Plankton's many forms

Plankton consists of drifting microscopic plants (phytoplankton), animals (zooplankton), bacteria (bacterioplankton) and viruses (virioplankton) that inhabit oceans, seas and bodies of fresh water. They are the most abundant form of life in the ocean. In fact, all other marine life is dependent upon plankton for food.

Phytoplankton are the world's top source of oxygen and are responsible for 90 percent of all the photosynthesis — the conversion of energy from sunlight into organic compounds — that takes place on Earth.

"This project will provide valuable information on plankton for an area of the world that has been largely unsampled," said Lora Clarke, a National Oceanic and Atmospheric Administration (NOAA) Fisheries Service scientist onboard the Okeanos Explorer who oversaw the first leg of the plankton tow. "We will obtain the necessary baseline data to allow an examination of the relative richness and variety of plankton and how this might influence fish, turtle and mammal species. Understanding patterns of plankton biodiversity will help scientists to understand factors influencing global productivity."

Miles to go — and tow

Sailing from Guam en route to Hawaii in late August, the research team conducted the first leg of the plankton sampling by towing a device that filters plankton from the water onto rolling silk screens that can later be analyzed in the lab. The ship trawled for 14 days across more than 3,100 miles (4,988 km). After a layover in Hawaii, the ship departed Oct. 19 for San Francisco, with NOAA's Stephanie Oakes leading the next phase of the sampling mission.

For the second leg of the sampling mission, researchers are studying plastic marine debris as they cross the so-called Great Pacific Garbage Patch, a large area in the North Pacific Ocean known for accumulations of plastic marine debris.

Plankton and plastic

The ship will cross the breadth of the area and take one of the first measurements of its width by carefully analyzing plastic particles caught in the ship's nets.

Scientists will be testing the plastic particles for surface contaminants in an attempt to expand our understanding of the multiple impacts the debris can have on marine ecosystems.

Plastic debris has many observable effects on marine life. Thousands of marine animals die each year from interactions with plastic litter, including plastic fishing line and gear. What is less known is how plastics affect the smallest organisms on which other marine life feed.
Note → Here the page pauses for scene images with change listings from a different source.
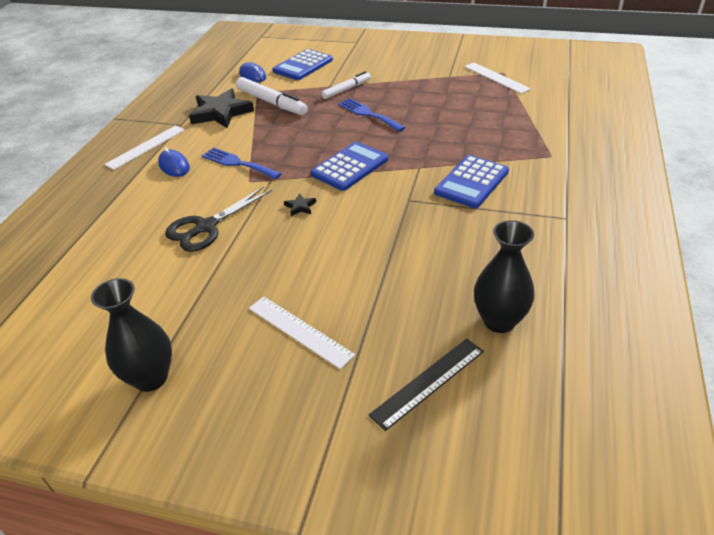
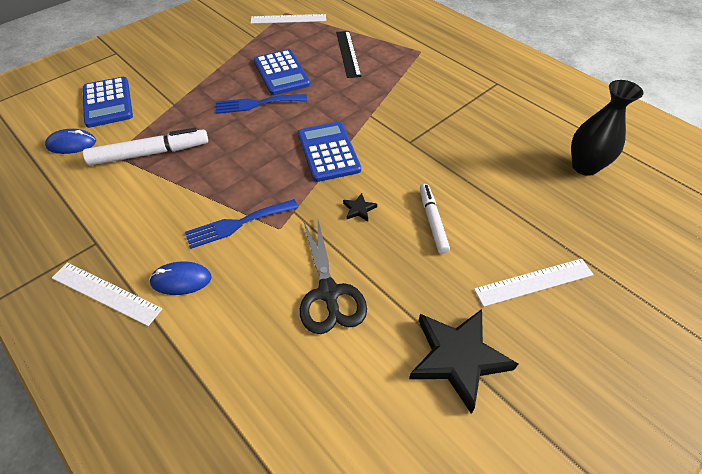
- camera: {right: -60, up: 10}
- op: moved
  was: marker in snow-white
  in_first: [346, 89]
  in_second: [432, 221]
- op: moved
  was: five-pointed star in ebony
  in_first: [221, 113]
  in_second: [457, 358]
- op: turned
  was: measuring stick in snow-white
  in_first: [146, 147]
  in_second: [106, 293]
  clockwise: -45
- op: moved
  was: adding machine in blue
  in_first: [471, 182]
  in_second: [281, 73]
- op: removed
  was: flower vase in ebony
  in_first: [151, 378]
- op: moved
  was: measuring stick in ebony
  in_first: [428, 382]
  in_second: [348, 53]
"The information on the biodiversity of plankton across the Pacific will be exciting to see," said Michael Ford of NOAA, who is leading the project. "The size spectrum of plastic particles and the size of the Garbage Patch is just as exciting. By putting the two data series together, we can begin to make connections between plankton and plastic and possibly determine how much of an impact the plastic debris is having on this part of the marine food chain — it's an incredible opportunity."

This article was provided by OurAmazingPlanet, a sister site to LiveScience.